2028 United States state treasurer elections

9 state treasurer offices
|  | Majority party | Minority party |
| Party | Republican | Democratic |
- Democratic incumbent Republican incumbent Term-limited Republican Incumbent TBD in 2026 No election

= 2028 United States state treasurer elections =

The 2028 United States state treasurer elections are scheduled to be held on November 7, 2028. The previous elections for this group of states took place in 2024.

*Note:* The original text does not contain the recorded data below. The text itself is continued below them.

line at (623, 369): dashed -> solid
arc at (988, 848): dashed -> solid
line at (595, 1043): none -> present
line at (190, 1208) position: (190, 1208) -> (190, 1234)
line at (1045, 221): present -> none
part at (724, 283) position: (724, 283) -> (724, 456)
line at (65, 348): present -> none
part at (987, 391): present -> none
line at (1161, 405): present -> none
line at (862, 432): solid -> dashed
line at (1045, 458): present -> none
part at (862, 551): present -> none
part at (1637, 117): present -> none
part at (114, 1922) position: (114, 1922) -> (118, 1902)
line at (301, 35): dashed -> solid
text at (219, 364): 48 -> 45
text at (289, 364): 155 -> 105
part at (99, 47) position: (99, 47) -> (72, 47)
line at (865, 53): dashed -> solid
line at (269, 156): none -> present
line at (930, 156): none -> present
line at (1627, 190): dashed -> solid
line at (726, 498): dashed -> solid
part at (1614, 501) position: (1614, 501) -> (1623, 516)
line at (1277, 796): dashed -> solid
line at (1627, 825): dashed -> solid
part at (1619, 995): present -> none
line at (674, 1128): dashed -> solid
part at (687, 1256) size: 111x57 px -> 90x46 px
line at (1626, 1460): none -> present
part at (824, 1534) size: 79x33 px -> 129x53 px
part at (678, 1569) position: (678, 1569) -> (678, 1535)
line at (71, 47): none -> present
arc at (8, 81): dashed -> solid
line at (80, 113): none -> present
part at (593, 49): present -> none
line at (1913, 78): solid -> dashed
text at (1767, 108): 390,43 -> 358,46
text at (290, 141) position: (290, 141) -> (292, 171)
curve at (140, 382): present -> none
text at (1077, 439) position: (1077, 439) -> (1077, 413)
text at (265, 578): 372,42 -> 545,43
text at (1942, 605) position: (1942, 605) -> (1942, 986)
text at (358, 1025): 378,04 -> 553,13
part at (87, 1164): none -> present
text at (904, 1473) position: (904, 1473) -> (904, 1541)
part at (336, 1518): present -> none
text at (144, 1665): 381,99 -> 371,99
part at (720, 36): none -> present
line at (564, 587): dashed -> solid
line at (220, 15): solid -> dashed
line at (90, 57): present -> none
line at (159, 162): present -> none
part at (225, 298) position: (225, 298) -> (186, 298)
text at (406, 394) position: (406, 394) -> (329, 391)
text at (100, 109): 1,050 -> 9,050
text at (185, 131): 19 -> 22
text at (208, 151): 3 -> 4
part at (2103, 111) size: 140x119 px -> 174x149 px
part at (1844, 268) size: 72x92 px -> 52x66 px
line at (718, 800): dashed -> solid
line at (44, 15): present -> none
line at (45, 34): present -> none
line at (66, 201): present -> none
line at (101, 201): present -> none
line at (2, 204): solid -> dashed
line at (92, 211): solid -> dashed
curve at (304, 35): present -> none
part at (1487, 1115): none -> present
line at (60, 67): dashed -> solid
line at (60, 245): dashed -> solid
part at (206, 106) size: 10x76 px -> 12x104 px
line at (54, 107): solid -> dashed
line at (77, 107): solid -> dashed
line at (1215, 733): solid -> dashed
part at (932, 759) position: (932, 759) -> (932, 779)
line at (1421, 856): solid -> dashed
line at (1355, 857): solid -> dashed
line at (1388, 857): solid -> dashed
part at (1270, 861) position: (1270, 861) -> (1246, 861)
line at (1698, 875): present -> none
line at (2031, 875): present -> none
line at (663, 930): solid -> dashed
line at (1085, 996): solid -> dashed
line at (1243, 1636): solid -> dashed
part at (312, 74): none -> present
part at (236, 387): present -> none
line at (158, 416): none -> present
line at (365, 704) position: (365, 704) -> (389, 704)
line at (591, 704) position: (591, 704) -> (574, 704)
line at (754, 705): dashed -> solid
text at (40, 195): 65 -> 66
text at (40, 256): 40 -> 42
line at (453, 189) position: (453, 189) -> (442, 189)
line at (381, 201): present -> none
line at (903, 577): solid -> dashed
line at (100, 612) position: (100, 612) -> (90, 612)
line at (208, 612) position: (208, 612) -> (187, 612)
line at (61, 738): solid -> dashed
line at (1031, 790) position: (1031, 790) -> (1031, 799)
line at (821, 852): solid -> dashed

These elections will be held concurrently with several other federal, state, and local elections.

== Race summary ==

| State | State Treasurer | Party | First elected | Last race | Status | Candidates |
|---|---|---|---|---|---|---|
| Missouri | Vivek Malek | Republican | 2023 (appointed) | 57.9% R | Incumbent's intent unknown | TBD |
| North Carolina | Brad Briner | Republican | 2024 | 52.4% R | Incumbent's intent unknown | TBD |
| North Dakota | Thomas Beadle | Republican | 2020 | 98.1% R | Incumbent's intent unknown | TBD |
| Oregon | Elizabeth Steiner | Democratic | 2024 | 49.4% D | Incumbent's intent unknown | TBD |
| Pennsylvania | Stacy Garrity | Republican | 2020 | 51.9% R | Term-limited | TBD |
| Utah | Marlo Oaks | Republican | 2022 (special) | 64.9% R | Incumbent's intent unknown | TBD |
| Vermont | TBD in 2026 |  |  |  |  |  |
| Washington | Mike Pellicciotti | Democratic | 2020 | 57.3% D | Incumbent's intent unknown | TBD |
| West Virginia | Larry Pack | Republican | 2024 | 99.9% R | Incumbent's intent unknown | TBD |

== Missouri ==
State Treasurer Vivek Malek was elected in 2024 with 57.9% of the vote. He is eligible to run for re-election but has not yet stated if he will do so.

== North Carolina ==
State Treasurer Brad Briner was elected in 2024 with 52.4% of the vote. He is eligible to run for re-election but has not yet stated if he will do so.

== North Dakota ==
State Treasurer Thomas Beadle was re-elected in 2024 with 98.1% of the vote. He is eligible to run for re-election but has not yet stated if he will do so.

== Oregon ==
State Treasurer Elizabeth Steiner was elected in 2024 with 49.4% of the vote. She is eligible to run for re-election but has not yet stated if she will do so.

== Pennsylvania ==
State Treasurer Stacy Garrity was re-elected in 2024 with 51.9% of the vote. She is term-limited and ineligible to run for re-election.

== Utah ==
State Treasurer Marlo Oaks was re-elected in 2024 with 64.9% of the vote. He is eligible to run for re-election but has not yet stated if he will do so.

== Vermont ==
State Treasurer Mike Pieciak is running for re-election to a third term in 2026. Because Vermont does not have state treasurer term limits in its Constitution, he will be eligible to run for re-election for a fourth term, should he win a third term in 2026.

== Washington ==
State Treasurer Mike Pellicciotti was re-elected in 2024 with 57.3% of the vote. He is eligible to run for re-election but has not yet stated if he will do so.

== West Virginia ==
State Treasurer Larry Pack was elected in 2024 with 99.9% of the vote. He is eligible to run for re-election but has not yet stated if he will do so.